ACTION ITEM: Extract, exactly as written, each line from the start of the records below to the line containing "[1] It is actually", both ends included; drop the pictures.

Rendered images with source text
>>>

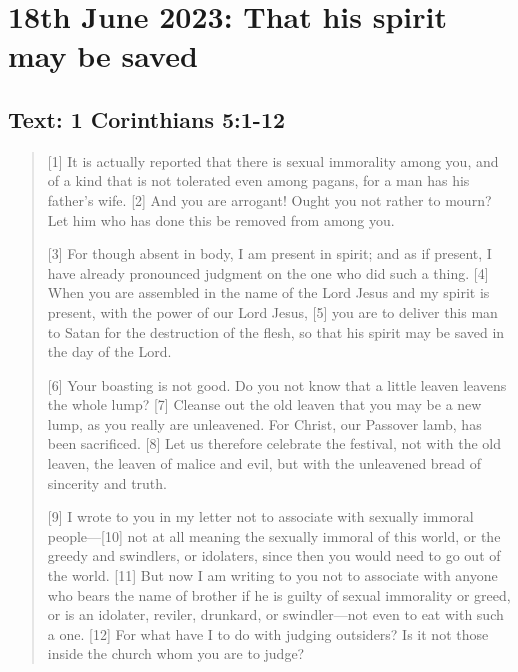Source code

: \setcounter{figure}{0}

\section{18th June 2023: That his spirit may be saved}
\subsection*{Text: 1 Corinthians 5:1-12}
  \begin{quote}
    [1] It is actually reported that there is sexual immorality among you, and of a kind that is not tolerated even among pagans, for a man has his father’s wife. [2] And you are arrogant! Ought you not rather to mourn? Let him who has done this be removed from among you.

    [3] For though absent in body, I am present in spirit; and as if present, I have already pronounced judgment on the one who did such a thing. [4] When you are assembled in the name of the Lord Jesus and my spirit is present, with the power of our Lord Jesus, [5] you are to deliver this man to Satan for the destruction of the flesh, so that his spirit may be saved in the day of the Lord.

    [6] Your boasting is not good. Do you not know that a little leaven leavens the whole lump? [7] Cleanse out the old leaven that you may be a new lump, as you really are unleavened. For Christ, our Passover lamb, has been sacrificed. [8] Let us therefore celebrate the festival, not with the old leaven, the leaven of malice and evil, but with the unleavened bread of sincerity and truth.

    [9] I wrote to you in my letter not to associate with sexually immoral people—[10] not at all meaning the sexually immoral of this world, or the greedy and swindlers, or idolaters, since then you would need to go out of the world. [11] But now I am writing to you not to associate with anyone who bears the name of brother if he is guilty of sexual immorality or greed, or is an idolater, reviler, drunkard, or swindler—not even to eat with such a one. [12] For what have I to do with judging outsiders? Is it not those inside the church whom you are to judge?
  \end{quote}
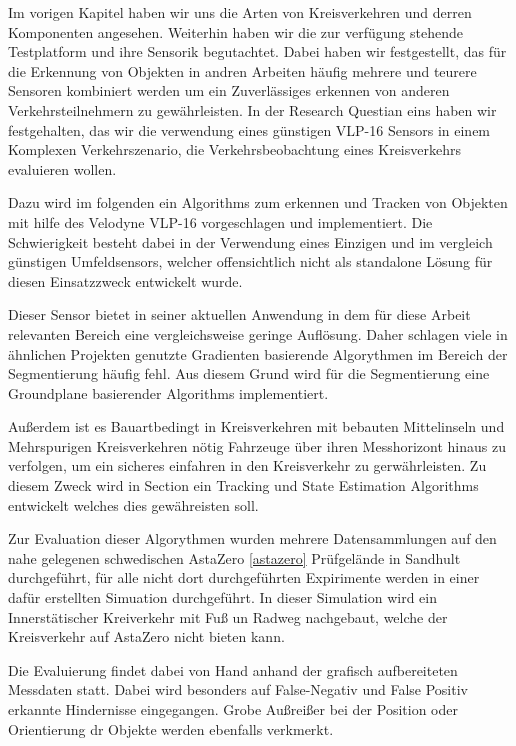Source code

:\documentclass[11pt,oneside,openright]{mpreport}
\begin{document}
Im vorigen Kapitel haben wir uns die Arten von Kreisverkehren und derren Komponenten angesehen.
Weiterhin haben wir die zur verfügung
stehende Testplatform und ihre Sensorik begutachtet. Dabei haben wir festgestellt, das für die Erkennung von Objekten in andren
Arbeiten häufig mehrere und teurere Sensoren kombiniert werden um ein Zuverlässiges erkennen von anderen Verkehrsteilnehmern zu gewährleisten.
In der Research Questian eins haben wir festgehalten, das wir die verwendung eines günstigen VLP-16 Sensors in einem 
Komplexen Verkehrszenario, die Verkehrsbeobachtung eines Kreisverkehrs evaluieren wollen.

Dazu wird im folgenden ein Algorithms zum erkennen und Tracken von Objekten mit hilfe des Velodyne VLP-16 vorgeschlagen
und implementiert. Die Schwierigkeit besteht dabei in der Verwendung eines Einzigen und im vergleich günstigen
Umfeldsensors, welcher offensichtlich nicht als standalone Lösung für diesen Einsatzzweck entwickelt wurde.

Dieser Sensor bietet in seiner aktuellen Anwendung in dem für diese Arbeit relevanten Bereich eine vergleichsweise
geringe Auflösung. Daher schlagen viele in ähnlichen Projekten genutzte Gradienten basierende Algorythmen im Bereich 
der Segmentierung häufig fehl.  Aus diesem Grund wird für die Segmentierung eine Groundplane basierender Algorithms implementiert.

Außerdem ist es Bauartbedingt in Kreisverkehren mit bebauten Mittelinseln und Mehrspurigen Kreisverkehren nötig
Fahrzeuge über ihren Messhorizont hinaus zu verfolgen, um ein sicheres einfahren in den Kreisverkehr zu gerwährleisten.
Zu diesem Zweck wird in Section  ein Tracking und State Estimation Algorithms entwickelt welches dies gewähreisten soll.

Zur Evaluation dieser Algorythmen wurden mehrere Datensammlungen auf den nahe gelegenen schwedischen AstaZero \cref{astazero} Prüfgelände in Sandhult
durchgeführt, für alle nicht dort durchgeführten Expirimente werden in einer dafür erstellten Simuation durchgeführt. In dieser Simulation
wird ein Innerstätischer Kreiverkehr mit Fuß un Radweg nachgebaut, welche der Kreisverkehr auf AstaZero nicht bieten kann.

Die Evaluierung findet dabei von Hand anhand der grafisch aufbereiteten Messdaten statt. Dabei wird besonders auf False-Negativ
und False Positiv erkannte Hindernisse eingegangen. Grobe Außreißer bei der Position oder Orientierung dr Objekte werden ebenfalls verkmerkt.
\end{document}

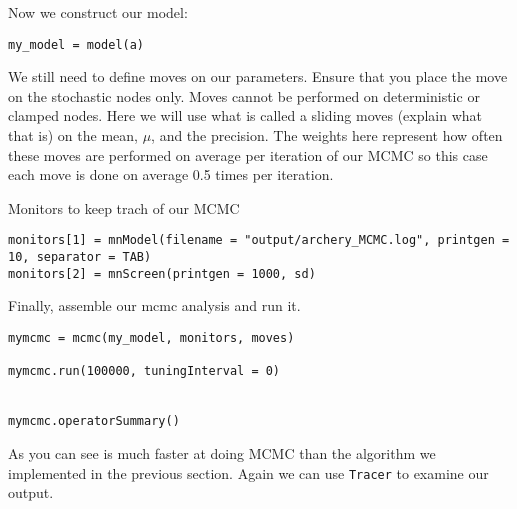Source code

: Now we construct our model:

{\tt \begin{snugshade*}
 \begin{lstlisting}
my_model = model(a)
\end{lstlisting}
\end{snugshade*}}


We still need to define moves on our parameters. Ensure that you place the move on the stochastic nodes only. Moves cannot be performed on deterministic or clamped nodes. Here we will use what is called a sliding moves (explain what that is) on the mean, $\mu$, and the precision. The weights here represent how often these moves are performed on average per iteration of our MCMC so this case each move is done on average 0.5 times per iteration. 


Monitors to keep trach of our MCMC
{\tt \begin{snugshade*}
 \begin{lstlisting}
monitors[1] = mnModel(filename = "output/archery_MCMC.log", printgen = 10, separator = TAB)
monitors[2] = mnScreen(printgen = 1000, sd)

 \end{lstlisting}
\end{snugshade*}}

Finally, assemble our mcmc analysis and run it.

{\tt \begin{snugshade*}
 \begin{lstlisting}
mymcmc = mcmc(my_model, monitors, moves)

mymcmc.run(100000, tuningInterval = 0)


mymcmc.operatorSummary()
 \end{lstlisting}
\end{snugshade*}}

As you can see \RevBayes is much faster at doing MCMC than the algorithm we implemented in the previous section. Again we can use {\tt Tracer} to examine our output. 


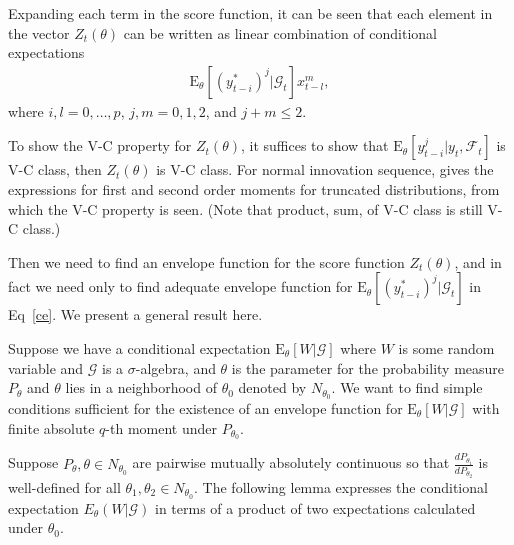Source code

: \documentclass[a4paper,12pt]{article}
\newcommand{\E}{\mathop{\mathbb{E}}}
\def \E{\mbox{E}}
\def \F {\mathcal{F}}
\def \G {\mathcal{G}}
\begin{document}
Expanding each term in the score function, it can be seen that each element in the vector $Z_t(\theta)$ can be written as linear combination of conditional expectations 
\begin{align}
  \E_\theta\left[ (y_{t-i}^*)^j|\G_t \right]x_{t-l}^m,\label{ce}
\end{align}
where $i,l=0,\dots,p$, $j,m=0,1,2$, and $j+m\le 2$.

To show the V-C property for $Z_t(\theta)$,
it suffices to show that 
$\E_\theta\left[ y_{t-i}^j|y_t,\F_t \right]$ is V-C class, then $Z_t(\theta)$ is V-C class.
For normal innovation sequence, \citet{Tallis1961} gives the expressions for first and second order moments for truncated distributions, from which the V-C property is seen.  
(Note that product, sum, of V-C class is still V-C class.)

Then we need to find an envelope function for the score function $Z_{t}(\theta)$, and in fact we need only to find adequate envelope function for $\E_\theta\left[ (y_{t-i}^*)^j|\G_t \right]$ in Eq~\eqref{ce}. We present a general result here.

Suppose we have a conditional expectation $\E_\theta\left[ W|\G \right]$ where $W$ is some random variable and $\G$ is a $\sigma$-algebra, and $ \theta $ is the parameter for the probability measure $P_{\theta}$ and $\theta$ lies in a neighborhood of $\theta_0$ denoted by $N_{\theta_0}$.
We want to find simple conditions sufficient for the existence of an envelope function for $\E_{\theta}\left[ W|\G \right]$ with finite absolute $q$-th moment under  $P_{\theta_0}$.

Suppose $P_\theta, \theta\in N_{\theta_0}$ are pairwise mutually absolutely continuous 
so that  $\frac{dP_{\theta_1}}{dP_{\theta_2}}$ is well-defined for all $\theta_1, \theta_2 \in N_{\theta_0}$.
The following lemma expresses the conditional expectation $E_\theta(W|\G)$ in terms of a product of two expectations calculated under $\theta_0$. 
\end{document}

<<<

ANSWER TO THIS EXERCISE:
Source code

: \setcounter{figure}{0}

\section{18th June 2023: That his spirit may be saved}
\subsection*{Text: 1 Corinthians 5:1-12}
  \begin{quote}
    [1] It is actually reported that there is sexual immorality among you, and of a kind that is not tolerated even among pagans, for a man has his father’s wife. [2] And you are arrogant! Ought you not rather to mourn? Let him who has done this be removed from among you.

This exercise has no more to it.